If the lightning bolt that killed the “original” Davidson had instead hit a nearby tree, then we would have two Davidsons. Both causal histories are arbitrary, coincidental, and result in identical individuals named Davidson – one process is merely much slower than the other. So it’s plain that only the ending state is important, and not the causal history.

Needless to say, I reject semantic externalism: I believe it is misleading – and a sloppy equivocation – to conclude from the possible re-ordering of a pair of marbles that Davidson could be taken to “mean” either one of them even when his brain state is identical in either case. Davidson’s words have meaning in two distinct contexts, and the meaning of the meaning is different in each: one is his own brain state, and it is obvious that there can be no difference in meaning there, since it is given that there is no difference in Davidson’s brain state between the two scenarios.

The other context is the brain state of the person hearing Davidson’s words. And depending on this internal state of the recipient, they may indeed take Davidson’s words as referring to one marble or the other. But this has nothing to do with Davidson’s causal history, nor even the causal history of the listener: it is the present state of the listener that determines the meaning of Davidson’s words in the listener’s context, just as it is the present state of Davidson that determines the meaning of his words in his context. In no part of this is it necessary to consider causal history to determine meaning.

Tin Woodsman
Tsunami
Amoeba

Nobody’s weighed in on these yet.

A tsunami does not require the molecules from one place to move to another; it is a wave (of energy).

EDIT: I may have been whooshed

This is exactly my point. At any moment a tsunami is composed of a bunch of water molecules. A bit later, the wave is made up of a bunch of other molecules. The boat is doing the same thing, as it’s bits get replaced, but it takes longer to turn over all the bits.

Continuing with the airplane example, here is a thought problem to ponder.

Assume that you have a brand new airplane, fresh from the factory, sitting in a hangar. One piece at a time, you remove every part from the airplane(except for the data plate) and replace it with a new factory original part, and place all of the “old” parts in a pile on the hangar floor.

Now, you take that pile of parts and reconstruct it into an airplane. Which is now the original?

What if you now move the data plate from the first airplane and attach it to the second one?

In this case, it’s not an example of parts replaced for maintenance, but of fully functioning parts being replaced to create a new airplane.

I’m guessing that the cost of the parts would be several times greater than the cost of simply buying a new plane, but it could be done.

But now, what is the status (both legally and philosophically) of the plane without the data plate?

That brings up something I thought of once that I’ll toss out here. Is a hurricane an event or an object? If you’re down at sea level on a human scale you think of a hurricane as an event: clouds roll in, the wind rises, the waves grow. But if you’re looking down from orbit you see this spiral shaped thing with fairly sharp boundaries relative to it’s size. Which leads me to wonder: in an ultimate sense, can anything be interchangably considered either an object or an event?
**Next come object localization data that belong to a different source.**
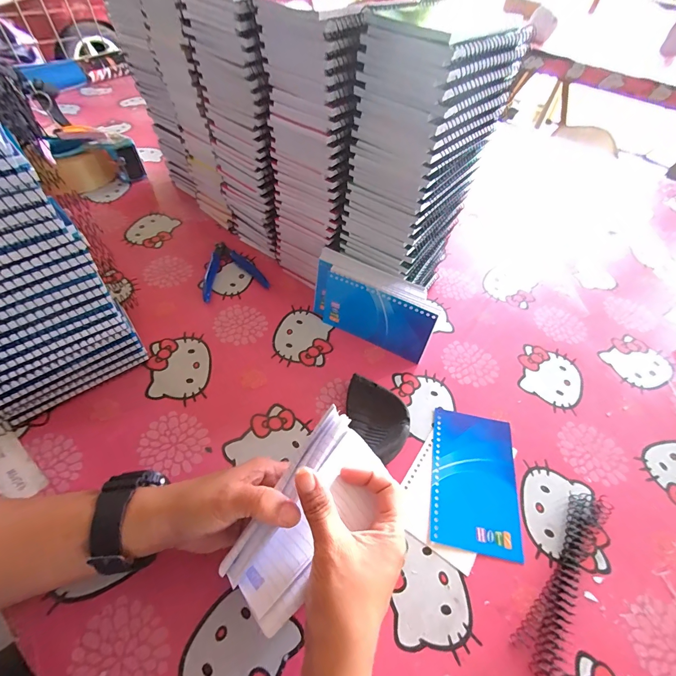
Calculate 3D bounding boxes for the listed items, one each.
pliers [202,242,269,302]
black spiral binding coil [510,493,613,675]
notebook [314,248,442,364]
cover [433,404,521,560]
[{"bbox_3d":[-0.151,-0.099,0.495,0.087,0.008,0.107,-14,55,-14],"label":"pliers"},{"bbox_3d":[0.189,0.194,0.287,0.031,0.012,0.161,36,58,21],"label":"black spiral binding coil"},{"bbox_3d":[0.039,-0.035,0.410,0.150,0.090,0.027,26,42,17],"label":"notebook"},{"bbox_3d":[0.133,0.133,0.336,0.079,0.004,0.130,11,53,5],"label":"cover"}]

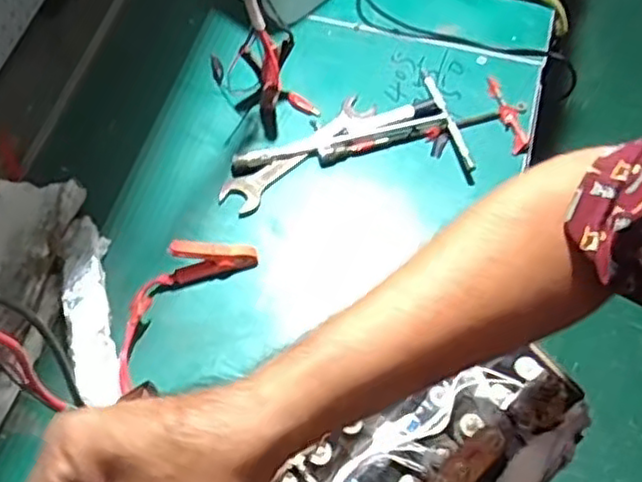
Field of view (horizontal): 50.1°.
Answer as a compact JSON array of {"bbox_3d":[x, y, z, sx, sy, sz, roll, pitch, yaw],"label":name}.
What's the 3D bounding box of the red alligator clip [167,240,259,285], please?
[{"bbox_3d":[-0.120,0.017,0.773,0.095,0.051,0.028,-12,64,-9],"label":"red alligator clip"}]

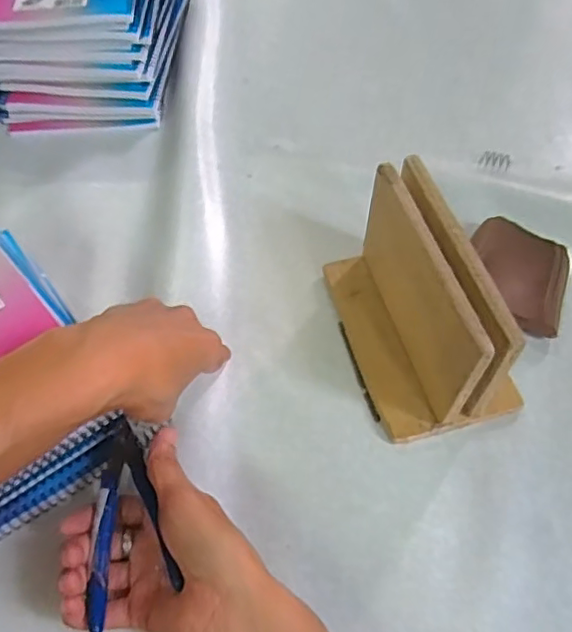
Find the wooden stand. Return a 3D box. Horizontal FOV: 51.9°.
[{"bbox_3d":[0.095,-0.015,0.403,0.096,0.118,0.159,-14,58,-8],"label":"wooden stand"}]

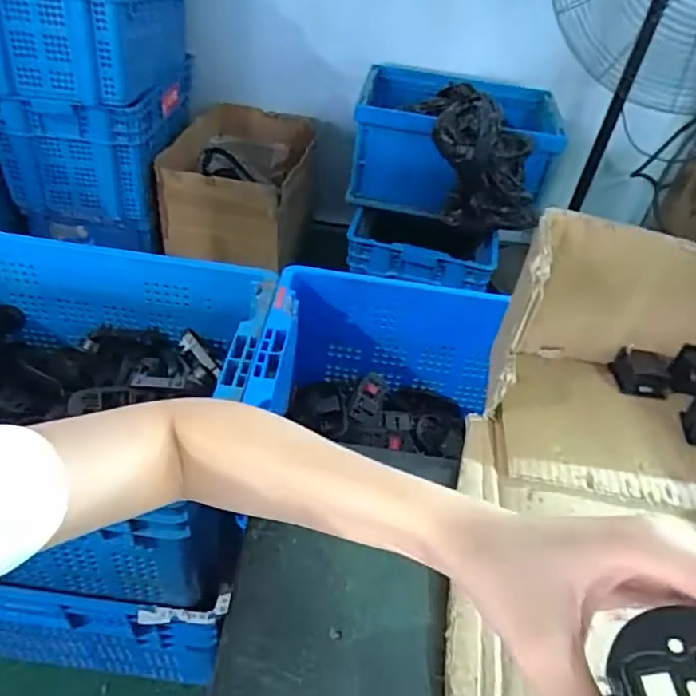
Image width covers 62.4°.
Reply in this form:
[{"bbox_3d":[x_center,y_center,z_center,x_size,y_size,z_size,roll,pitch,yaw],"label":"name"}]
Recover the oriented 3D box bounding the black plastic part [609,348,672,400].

I disagree. A tsunami is created by a wave of energy propagating itself through a medium, much like sound propagates itself itself through the medium of air (or water, or railroad track, or…). The (water) wave itself is caused by wave-shoaling when the (energy) wave reaches shallower water. The (energy) waves that cause tsunami waves isn’t made up of molecules of water, but are traveling through molecules of water.

I say that it’s an event, like a tsunami. Though it appears to be a coherent whole when seen from altitude, it’s actually an interaction of forces. Like, you can’t catch a cyclonic wind in a jar and then let it come breezing out later. You just have a jar of air.

If you see a hurricane from altitude, it looks like a coherent whole, but from a perspective on the ground it looks like - chaos, actually - but certainly not a coherent whole the way it looks from above. However, I wonder if the same could not be said of the boat. If I were as long-lived as a sequoia, most boats would come together in a blink, jump in the water and slither around a bit, and then fall to bits.

If you leave the plane in a jar for a 500 or a thousand years, you’ll have a pile of rust. I’m wondering if these aren’t all ‘events’, and we’re calling some of them continuously existing things because of our limitations of scale, just a **Johnny L.A. **suggested about the hurricane.

Hell, the **Great Red Spot **on Jupiter is a essentially a hurricane that’s been going since at least 1665, and has already outlived most boats. When does it get to be a thing?

The real laws of physics may or may not preclude such a thing. But in the Star Trek universe, transporters convert matter to energy and back - it’s not just information that’s transmitted, it is (supposedly) the substance of the transported object, in energy form.